Kutipan Teks
*****
Dia menambahkan, pemerintah pun terus memantau dan mendorong perkembangan smelter tersebut. Di samping itu, Irwandy juga menekankan pentingnya pengembangan industri hilirisasi yang ramah lingkungan. Beberapa smelter nikel telah beralih dari sumber energi konvensional ke energi terbarukan, seperti PLTU ke EBT.

Namun, proses hilirisasi tidak boleh berhenti hanya pada satu tahap. Diperlukan ekosistem yang lengkap, seperti dalam kasus hilirisasi nikel menuju produksi baterai. Untuk mendukung hilirisasi, pemerintah telah mengeluarkan kebijakan dan regulasi yang mendukung, seperti perpanjangan izin tambang dan insentif fiskal bagi pelaku hilirisasi.

Di sisi lain, Direktur Eksekutif Energy Watch Indonesia (EWI), Daymas Arangga, menekankan perlunya kajian lebih lanjut untuk memastikan bahwa mineral lain juga dapat diserap dengan baik dalam proses hilirisasi.

“Setiap mineral memiliki karakteristik yang berbeda, dan penyesuaian harus dilakukan dalam hal pasokan dan permintaan pasar yang sesuai dengan prinsip-prinsip lingkungan, sosial, dan tata kelola (environment, social, and governance /ESG),” ucap dia.

Menurutnya, Indonesia dapat dianggap sebagai ‘success story’ dalam hal hilirisasi industri pertambangan. Dalam pengamatannya, negara lain seperti Kongo dalam kasus kobalt belum berhasil menjalankan strategi ini. Namun, Daymas juga mengingatkan bahwa proses hilirisasi ini sebenarnya terlambat dilakukan. Selama puluhan tahun, Indonesia telah mengekspor mineral mentah tanpa memberikan peningkatan nilai tambah yang signifikan.
*****
Informasi yang Diberikan
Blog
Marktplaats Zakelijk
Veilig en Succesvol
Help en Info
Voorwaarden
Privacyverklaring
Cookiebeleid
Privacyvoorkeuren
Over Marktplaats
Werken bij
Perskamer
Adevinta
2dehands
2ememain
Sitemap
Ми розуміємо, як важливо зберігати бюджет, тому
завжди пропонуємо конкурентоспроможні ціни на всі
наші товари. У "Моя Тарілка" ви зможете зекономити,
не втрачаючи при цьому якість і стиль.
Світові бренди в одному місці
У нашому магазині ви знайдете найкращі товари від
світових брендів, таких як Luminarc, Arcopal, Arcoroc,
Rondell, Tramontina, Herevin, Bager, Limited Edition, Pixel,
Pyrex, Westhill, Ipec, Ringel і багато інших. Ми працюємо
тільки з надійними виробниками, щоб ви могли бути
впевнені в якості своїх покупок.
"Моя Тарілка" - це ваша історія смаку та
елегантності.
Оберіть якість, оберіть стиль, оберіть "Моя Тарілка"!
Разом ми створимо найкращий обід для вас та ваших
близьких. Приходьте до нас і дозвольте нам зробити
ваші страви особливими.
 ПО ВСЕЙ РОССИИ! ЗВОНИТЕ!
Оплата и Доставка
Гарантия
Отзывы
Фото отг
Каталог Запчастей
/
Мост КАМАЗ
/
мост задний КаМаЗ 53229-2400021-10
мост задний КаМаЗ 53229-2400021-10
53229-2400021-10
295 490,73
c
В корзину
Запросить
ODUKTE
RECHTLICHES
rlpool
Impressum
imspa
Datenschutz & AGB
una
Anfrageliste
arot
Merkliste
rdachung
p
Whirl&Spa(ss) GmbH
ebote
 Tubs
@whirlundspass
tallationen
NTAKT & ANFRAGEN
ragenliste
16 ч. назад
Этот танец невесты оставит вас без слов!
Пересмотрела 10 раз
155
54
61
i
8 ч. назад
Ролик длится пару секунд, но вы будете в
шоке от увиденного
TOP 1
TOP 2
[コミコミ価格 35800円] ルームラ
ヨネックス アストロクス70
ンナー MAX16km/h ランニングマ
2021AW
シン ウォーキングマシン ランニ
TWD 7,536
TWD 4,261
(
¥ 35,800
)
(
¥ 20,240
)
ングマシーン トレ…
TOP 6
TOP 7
*****
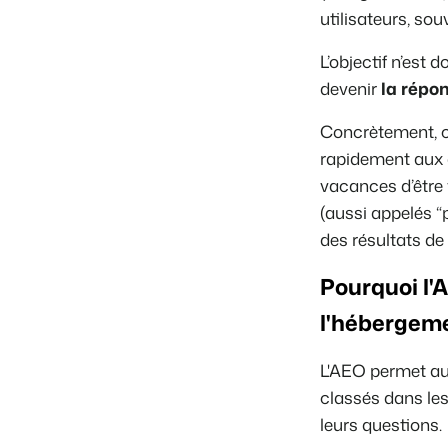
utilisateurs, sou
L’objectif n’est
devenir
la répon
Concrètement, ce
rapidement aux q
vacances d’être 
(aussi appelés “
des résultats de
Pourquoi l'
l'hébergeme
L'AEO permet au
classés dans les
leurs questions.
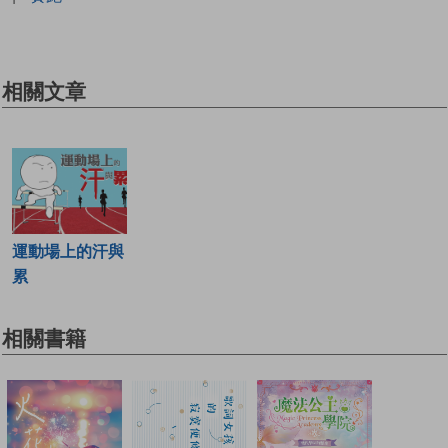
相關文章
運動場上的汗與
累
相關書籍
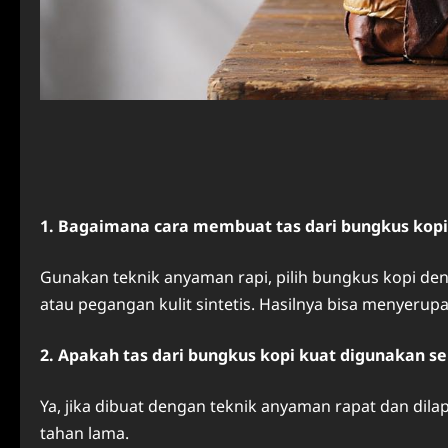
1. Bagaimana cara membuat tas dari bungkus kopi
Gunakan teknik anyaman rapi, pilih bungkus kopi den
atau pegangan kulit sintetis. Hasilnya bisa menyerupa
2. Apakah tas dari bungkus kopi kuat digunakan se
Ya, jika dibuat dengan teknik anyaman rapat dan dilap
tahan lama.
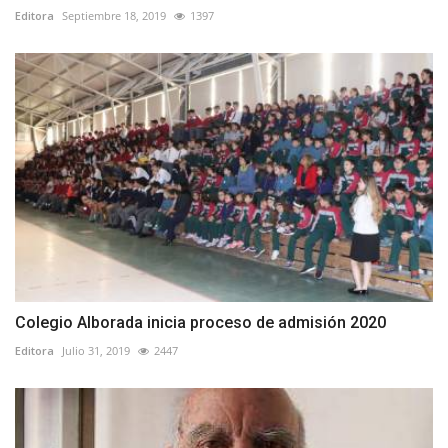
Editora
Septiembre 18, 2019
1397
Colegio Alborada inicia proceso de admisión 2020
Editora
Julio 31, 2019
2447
*****
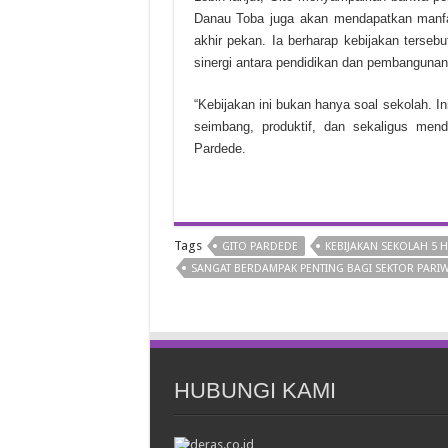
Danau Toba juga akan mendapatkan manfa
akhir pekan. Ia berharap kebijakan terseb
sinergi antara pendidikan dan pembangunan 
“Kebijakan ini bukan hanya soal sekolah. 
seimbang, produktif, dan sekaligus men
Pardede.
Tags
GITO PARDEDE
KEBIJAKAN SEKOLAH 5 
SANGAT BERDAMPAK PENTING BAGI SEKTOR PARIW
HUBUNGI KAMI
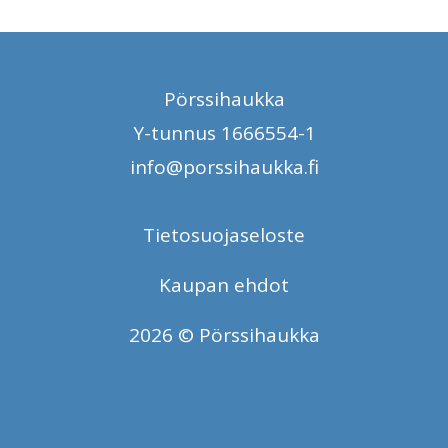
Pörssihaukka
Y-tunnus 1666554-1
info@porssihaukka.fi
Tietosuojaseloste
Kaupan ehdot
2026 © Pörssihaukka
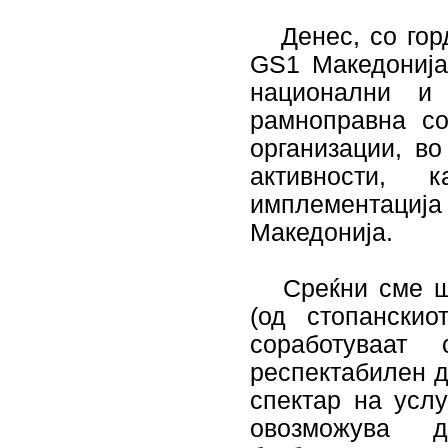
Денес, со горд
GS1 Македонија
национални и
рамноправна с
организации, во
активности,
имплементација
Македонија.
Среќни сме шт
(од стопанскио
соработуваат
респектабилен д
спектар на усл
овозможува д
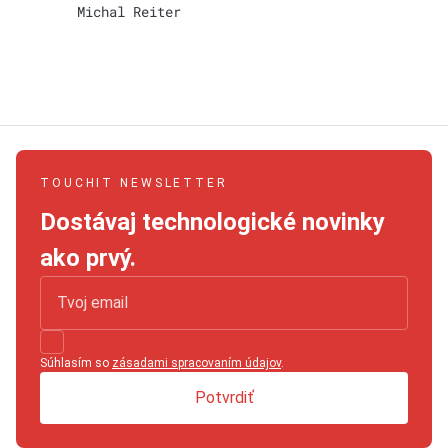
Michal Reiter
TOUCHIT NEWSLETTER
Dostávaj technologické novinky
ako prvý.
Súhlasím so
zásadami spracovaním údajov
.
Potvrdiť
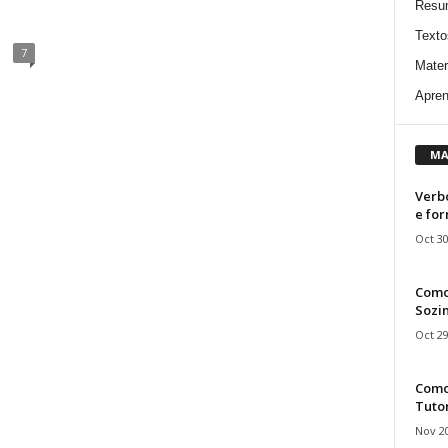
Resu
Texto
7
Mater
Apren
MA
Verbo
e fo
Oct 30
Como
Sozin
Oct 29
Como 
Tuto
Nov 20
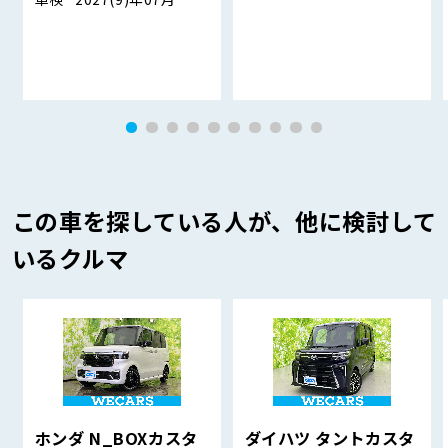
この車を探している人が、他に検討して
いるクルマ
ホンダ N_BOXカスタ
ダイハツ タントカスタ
*****
Instruksi Anda
Ketik ulang tanpa perubahan bagian kutipan tentang hilirisasi pertambangan, mulai dari "Di sisi lain, Direktur" sampai "tambah yang signifikan.".

Jawaban Latihan
Di sisi lain, Direktur Eksekutif Energy Watch Indonesia (EWI), Daymas Arangga, menekankan perlunya kajian lebih lanjut untuk memastikan bahwa mineral lain juga dapat diserap dengan baik dalam proses hilirisasi.

“Setiap mineral memiliki karakteristik yang berbeda, dan penyesuaian harus dilakukan dalam hal pasokan dan permintaan pasar yang sesuai dengan prinsip-prinsip lingkungan, sosial, dan tata kelola (environment, social, and governance /ESG),” ucap dia.

Menurutnya, Indonesia dapat dianggap sebagai ‘success story’ dalam hal hilirisasi industri pertambangan. Dalam pengamatannya, negara lain seperti Kongo dalam kasus kobalt belum berhasil menjalankan strategi ini. Namun, Daymas juga mengingatkan bahwa proses hilirisasi ini sebenarnya terlambat dilakukan. Selama puluhan tahun, Indonesia telah mengekspor mineral mentah tanpa memberikan peningkatan nilai tambah yang signifikan.